● **Work instruction 1**: Name every user who posted a comment in the comment thread.
● **Work instruction 2**: In the comment thread, who does one commenter say the Slashdot editors praised for his physical looks the day before?
● **Work instruction 3**: Copy the comment thread from "and one wonders" to "particularly flattering pictures.".

--- Study text ---


  3. Re:Gorgeous? by PrvtBurrito · · Score: 4, Insightful

    and one wonders why there aren't more geek women...

    --
    Laboratree - Scientific collaboration based on OpenSocial.
  4. Re:Gorgeous? Take beer goggles off please! by darkonc · · Score: 4, Insightful
    All you can really tell from the picture is that she's not ugly. As a sometimes photographer, I'd say that they're not particularly flattering pictures.

    I've seen people go from drab to sexy with just a change of clothes. These webcam images say that there's a good bit of room for potential. I definitely not expect a date with her to be drab.

    .... and a freaking school photo! How many hot babes do you know that have ID pictures that make them look like complete blobs? Besides. Intelligence counts for alot, and she seems to be missing nothing there. we can work on the rest later.

    --
    Sometimes boldness is in fashion. Sometimes only the brave will be bold.
  5. Meta-commentary: "Gorgeous" really relevant? by svkal · · Score: 5, Insightful
    Do the Slashdot editors really feel that introducing a woman by a description of her (in this context irrelevant) physical looks is appropriate? (I say "woman" because I have a hard time imagining that Slashdot would introduce a male with a similar adjective: a case in point is that it was obviously a joke when they commended Linus Torvalds on his physical looks yesterday. If they were to do it in a non-joking manner, that would obviously be just as inappropriate as this.)

--- Provided information ---

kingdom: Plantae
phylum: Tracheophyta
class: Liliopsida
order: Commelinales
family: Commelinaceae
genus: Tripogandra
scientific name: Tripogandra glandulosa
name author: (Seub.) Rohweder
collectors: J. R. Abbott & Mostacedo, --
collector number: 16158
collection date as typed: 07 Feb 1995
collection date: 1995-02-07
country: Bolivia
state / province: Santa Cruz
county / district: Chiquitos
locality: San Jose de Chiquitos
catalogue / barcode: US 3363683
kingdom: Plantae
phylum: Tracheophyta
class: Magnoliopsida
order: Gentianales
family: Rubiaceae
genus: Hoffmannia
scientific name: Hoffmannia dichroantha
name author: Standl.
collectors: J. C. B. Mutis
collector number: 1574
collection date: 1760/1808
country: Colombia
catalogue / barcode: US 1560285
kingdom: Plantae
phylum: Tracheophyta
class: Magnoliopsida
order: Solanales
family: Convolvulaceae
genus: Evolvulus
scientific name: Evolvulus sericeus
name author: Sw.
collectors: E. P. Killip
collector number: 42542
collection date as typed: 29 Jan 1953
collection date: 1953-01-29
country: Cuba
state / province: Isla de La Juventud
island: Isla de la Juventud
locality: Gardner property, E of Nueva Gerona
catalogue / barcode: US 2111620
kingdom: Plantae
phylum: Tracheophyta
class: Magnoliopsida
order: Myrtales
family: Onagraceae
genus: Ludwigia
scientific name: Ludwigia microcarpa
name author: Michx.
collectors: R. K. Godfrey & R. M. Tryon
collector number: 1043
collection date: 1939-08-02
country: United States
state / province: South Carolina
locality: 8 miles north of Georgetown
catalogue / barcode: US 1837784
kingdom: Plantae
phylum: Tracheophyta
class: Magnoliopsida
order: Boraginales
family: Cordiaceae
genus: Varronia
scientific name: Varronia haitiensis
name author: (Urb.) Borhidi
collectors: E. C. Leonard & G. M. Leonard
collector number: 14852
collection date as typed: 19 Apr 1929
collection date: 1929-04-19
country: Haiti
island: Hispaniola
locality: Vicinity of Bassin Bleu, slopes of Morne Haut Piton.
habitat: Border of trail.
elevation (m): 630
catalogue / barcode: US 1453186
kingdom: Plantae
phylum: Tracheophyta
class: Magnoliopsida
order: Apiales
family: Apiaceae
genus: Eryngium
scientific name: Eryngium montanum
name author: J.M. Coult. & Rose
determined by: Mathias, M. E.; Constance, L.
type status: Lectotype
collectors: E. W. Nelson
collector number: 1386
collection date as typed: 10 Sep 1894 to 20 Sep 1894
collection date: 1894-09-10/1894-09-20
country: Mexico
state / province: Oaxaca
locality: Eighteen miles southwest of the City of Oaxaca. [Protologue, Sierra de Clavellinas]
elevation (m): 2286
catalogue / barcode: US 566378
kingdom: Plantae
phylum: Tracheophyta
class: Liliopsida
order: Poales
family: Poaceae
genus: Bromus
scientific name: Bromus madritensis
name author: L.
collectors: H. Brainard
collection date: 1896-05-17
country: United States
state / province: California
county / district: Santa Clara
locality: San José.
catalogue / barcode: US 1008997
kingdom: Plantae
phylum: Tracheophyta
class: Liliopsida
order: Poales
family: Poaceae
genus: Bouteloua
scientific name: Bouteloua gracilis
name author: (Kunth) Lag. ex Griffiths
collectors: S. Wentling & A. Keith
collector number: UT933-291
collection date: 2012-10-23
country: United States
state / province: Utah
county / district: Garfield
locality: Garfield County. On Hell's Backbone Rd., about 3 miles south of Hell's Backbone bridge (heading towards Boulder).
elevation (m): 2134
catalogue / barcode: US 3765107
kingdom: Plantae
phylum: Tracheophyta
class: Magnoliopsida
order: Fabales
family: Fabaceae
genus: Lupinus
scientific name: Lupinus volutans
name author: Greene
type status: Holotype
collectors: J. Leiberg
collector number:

---

● **Expected answer 1**: PrvtBurrito, darkonc, svkal

● **Expected answer 2**: Linus Torvalds

● **Expected answer 3**:
and one wonders why there aren't more geek women...

    --
    Laboratree - Scientific collaboration based on OpenSocial.
  4. Re:Gorgeous? Take beer goggles off please! by darkonc · · Score: 4, Insightful
    All you can really tell from the picture is that she's not ugly. As a sometimes photographer, I'd say that they're not particularly flattering pictures.